Yo escuchaba y escuchaba. Cuentos, historias; de cómo había sido la creación del universo, de cómo apareció la yerba mate, de quién era Ceferino y quién la Difunta Correa. Qué había sido de los Mapuches y la increíble historia del Rey de la Patagonia. Me contaba que, en un país lejano, cruzando el océano, había habido una guerra y que murieron muchos chicos como yo, como medio millón dijo, pero que no me preocupara porque eso aquí nunca iba a ocurrir.
– Nosotros somos gente de paz – trataba de convencerme.
Pero lo que siempre me decía era que ella se ocupaba de que saliera el sol. Que cuando ella decidía pasear, le ordenaba al tiempo que dejara salir el sol y el sol salía.
– Por eso, cuando yo estoy aquí y vos me ves, es porque le dije al sol que me acompañe. Cuando le digo que no salga es porque me quiero quedar en casa, haciendo labores. ¿O acaso, siempre que me ves, no está el sol? – yo afirmaba con la cabeza.
Fue por esa historia del sol que le puse Bruja. Porque hacer salir el sol cuando uno quiere, sin duda, es cosa de magia.
– ¿Cómo qué cosas son labores? - preguntaba.
– Tejer, coser botones, cocinar, leer sobre los ángeles y sobre las leyendas y sobre los mitos y sobre cómo apareció el girasol y a dónde nos lleva recorrer el arco iris y por qué la estrella federal es roja, esas cosas.
Yo no me cansaba de preguntarle los por qué y ella, a veces me contestaba y otras ni siquiera me llevaba el apunte. Las cosas las contaba una y mil veces y nunca se cansaba de repetir lo mismo. Yo tampoco de escucharla.
Un día me regaló un botón. Era grande y cuadrado, cruzado por franjas diagonales verdes, rojas, blancas y azules.
– No lo pierdas – me dijo, como estableciendo cierto compromiso – no soy muy generosa cuando se trata de botones.
Como mi mamá me esperaba con la comida, tenía que irme.
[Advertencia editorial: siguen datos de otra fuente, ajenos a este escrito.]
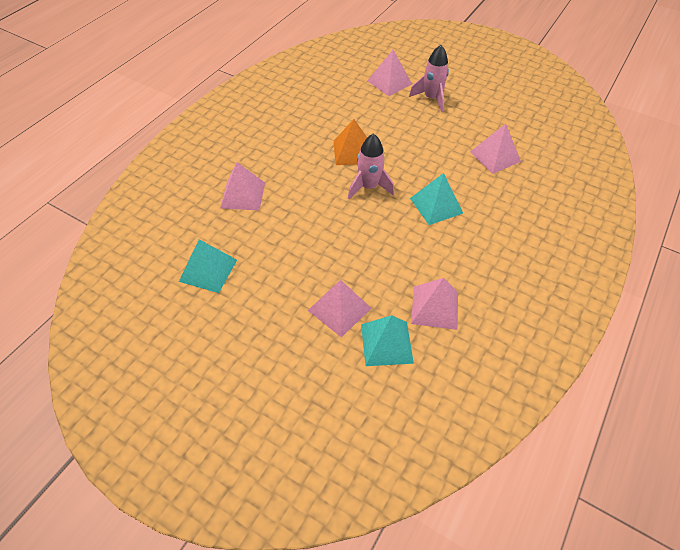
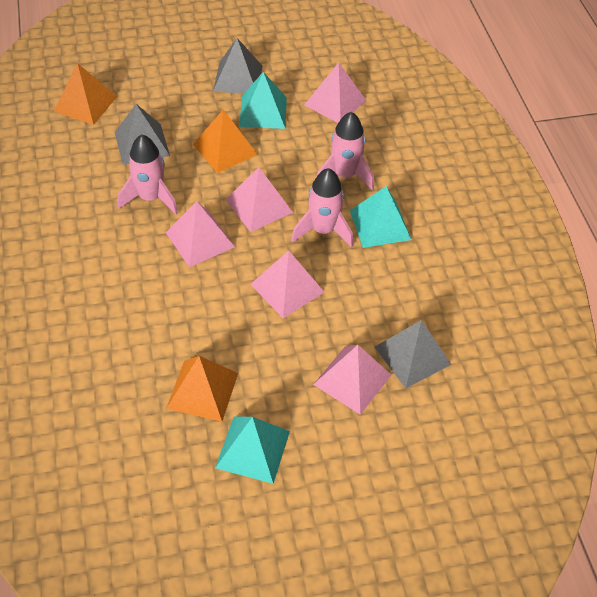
grey pyramid: none = 0 -> [115,104,170,165] [213,38,263,94] [375,320,452,388] = 3
orange pyramid: [334,119,367,165] = 1 -> [54,63,117,125] [166,356,238,422] [193,109,258,173] = 3
pink rocket: [348,134,394,199] [409,45,449,112] = 2 -> [118,134,178,214] [291,168,353,248] [317,112,374,190] = 3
Siempre me quedaba con las ganas de seguir conversando.
Y así, durante los años de mi colegio primario, ella estuvo conmigo, acompañándome todos los mediodías de sol. Una vida pacífica y colmada de bonanzas.
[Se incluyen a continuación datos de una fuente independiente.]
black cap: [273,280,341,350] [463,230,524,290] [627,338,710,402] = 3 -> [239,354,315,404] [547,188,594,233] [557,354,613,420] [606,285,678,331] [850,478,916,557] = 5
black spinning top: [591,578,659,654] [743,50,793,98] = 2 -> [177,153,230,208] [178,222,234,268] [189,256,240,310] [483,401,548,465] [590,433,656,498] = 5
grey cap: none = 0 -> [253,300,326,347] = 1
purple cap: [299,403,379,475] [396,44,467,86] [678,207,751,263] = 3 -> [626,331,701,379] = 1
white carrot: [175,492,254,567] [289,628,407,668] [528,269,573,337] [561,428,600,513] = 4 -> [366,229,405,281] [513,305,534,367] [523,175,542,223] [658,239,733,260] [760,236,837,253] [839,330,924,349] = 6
Pasó el tiempo. Es ocioso informar algo que delatan largamente mis arrugas. Pasó el tiempo y recuerdo siempre con un cariño particular a mi Bruja de los Mil Botones.

Pero mi mamá, que tiene una gran memoria y no se olvida de nada, hoy me sorprendió. Aunque viejecita y pequeña, arrugada y amarilla como piel de melón, ajada como una cebolla, su cabeza funciona como un violín, un Stradivarius. Recuerda los detalles más insignificantes, y los menos también. Sabe en qué lugar de su casa está cada cosa y explica a las vecinas, con prodigiosa memoria, las recetas más exóticas.
Cada día, o día por medio, paso a visitarla. Le llevo algún libro de los que le gusta leer, una revista, o el video de cierta película que sé le va a gustar. Cada tanto, le compro una caja de alfajores, que me agradece y yo me como, mientras tomamos el té.
Una de esas tardes fue de recuerdos. Ya habíamos agotado todos los chismes, dejamos las orejas de los parientes y vecinos descansar en paz y, como ocurre a menudo, me puse melancólico.
– ¿Te acordás, mami, de La Bruja de los Mil Botones?
– Ah!, si, claro. La Bruja de los Mil Botones… – cabeceó mi madre con resignación, como olvidada.
– La que estaba todos los días de sol parada en la esquina, camino a la escuela – insistí esperando algún comentario.
– La Bruja de los Mil Botones nunca existió.
– ¿Cómo que no existió? Si yo te hablaba de ella y vos me escuchabas y me preguntabas cómo era y qué hacía y cómo se vestía.
– Yo te seguía la corriente. No te olvides que soy tu madre y a las fantasías hay que alimentarlas.
Hubo un silencio. Breve. Mi madre no es de callarse. Cambió entonces distraídamente de tema. Volvimos a los vecinos. Allá en el sur, se sabe, los vecinos son parte de la familia, su extensión. Mientras caminaba rumbo a mi casa, con el sol del atardecer, palpé con mi mano izquierda, en el bolsillo del saco, aquel botón grande y cuadrado, cruzado por franjas diagonales verdes, rojas, blancas y azules.